В чудачестве с зеркалами, которые он приказывал снимать или занавешивать, таилась своя причина. Суворов любил себя, но не того, каким его создала природа: того, он не признавал, не хотел видеть и знать, но иного, каким он создал себя сам. Таким он видел себя не в стекле, намазанном ртутью.
Он видел себя истинного в зеркале русской поэзии и прежде всего поэзии Державина...
В прихожей стояли готовые к отправке кожаные чемоданы.
— Как, Александр Васильевич? Только-только прилетели в Питер и уже собираетесь дальше мчаться? — жалея его старость и худобу, сказал Державин.
— Мне здесь не год годовать, а только час часовать! — отвечал фельдмаршал и внезапно начал перескакивать через чемоданы.
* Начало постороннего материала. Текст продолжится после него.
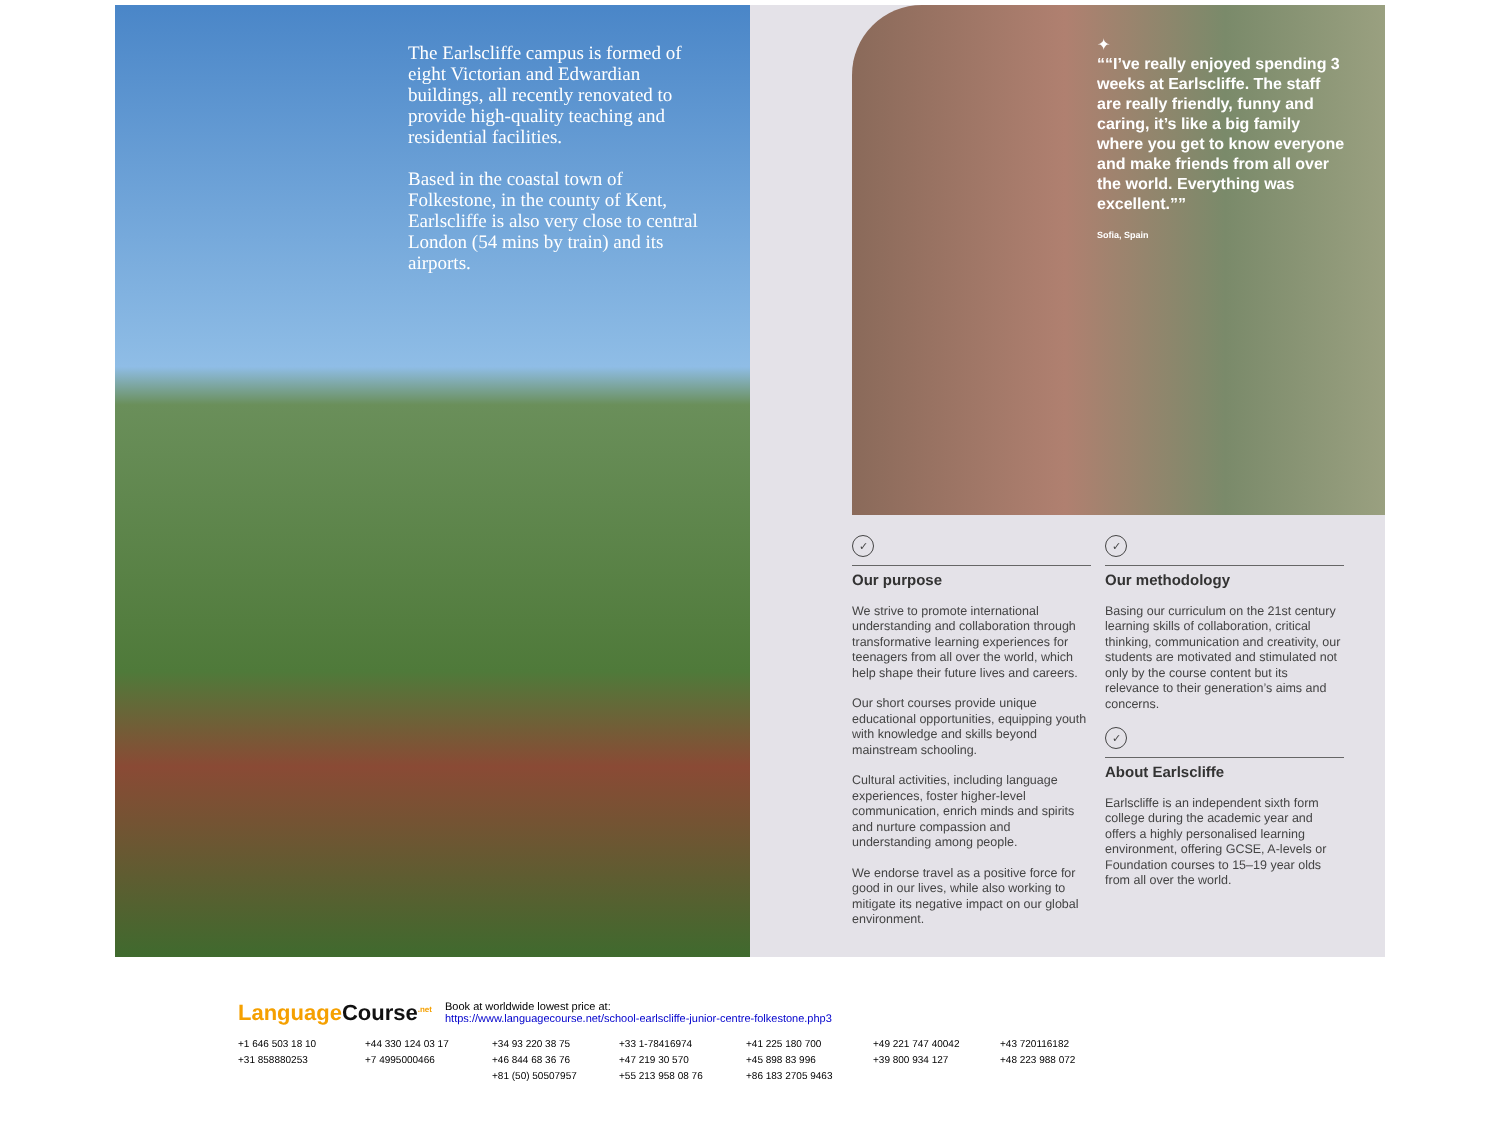The Earlscliffe campus is formed of eight Victorian and Edwardian buildings, all recently renovated to provide high-quality teaching and residential facilities.
Based in the coastal town of Folkestone, in the county of Kent, Earlscliffe is also very close to central London (54 mins by train) and its airports.
✦
“I’ve really enjoyed spending 3 weeks at Earlscliffe. The staff are really friendly, funny and caring, it’s like a big family where you get to know everyone and make friends from all over the world. Everything was excellent.”
Sofia, Spain
✓
Our purpose
We strive to promote international understanding and collaboration through transformative learning experiences for teenagers from all over the world, which help shape their future lives and careers.
Our short courses provide unique educational opportunities, equipping youth with knowledge and skills beyond mainstream schooling.
Cultural activities, including language experiences, foster higher-level communication, enrich minds and spirits and nurture compassion and understanding among people.
We endorse travel as a positive force for good in our lives, while also working to mitigate its negative impact on our global environment.
✓
Our methodology
Basing our curriculum on the 21st century learning skills of collaboration, critical thinking, communication and creativity, our students are motivated and stimulated not only by the course content but its relevance to their generation’s aims and concerns.
✓
About Earlscliffe
Earlscliffe is an independent sixth form college during the academic year and offers a highly personalised learning environment, offering GCSE, A-levels or Foundation courses to 15–19 year olds from all over the world.
LanguageCourse<sup>.net</sup> Book at worldwide lowest price at:
https://www.languagecourse.net/school-earlscliffe-junior-centre-folkestone.php3
+1 646 503 18 10 +44 330 124 03 17 +34 93 220 38 75 +33 1-78416974 +41 225 180 700 +49 221 747 40042 +43 720116182 +31 858880253 +7 4995000466 +46 844 68 36 76 +47 219 30 570 +45 898 83 996 +39 800 934 127 +48 223 988 072 +81 (50) 50507957 +55 213 958 08 76 +86 183 2705 9463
— Ваше сиятельство, что вы делаете? — воскликнул Растопчин.
— Учусь прыгать!
— Да зачем вам?
— Как зачем? Ведь из Кончанского да в Италию, ой, помилуй бог, как велик прыжок... Поучиться надобно...
3
В ожидании выхода императора в зале Зимнего дворца жужжали, шушукались, перешёптывались разряженные вельможи. Тут были любимцы императора — барон Кутайсов, Растопчин, генерал-лейтенант барон Аракчеев, военный губернатор Питербурха генерал от кавалерии фон дер Палён, отец возлюбленной Павла генерал-прокурор Лопухин, вице-адмирал де Рибас и переживший всех и вся при дворе Александр Андреевич Безбородко.
Державин, морщась (узкий сапог трутил ногу), отвечал на поклоны бояр, почуявших, что он снова входит в силу.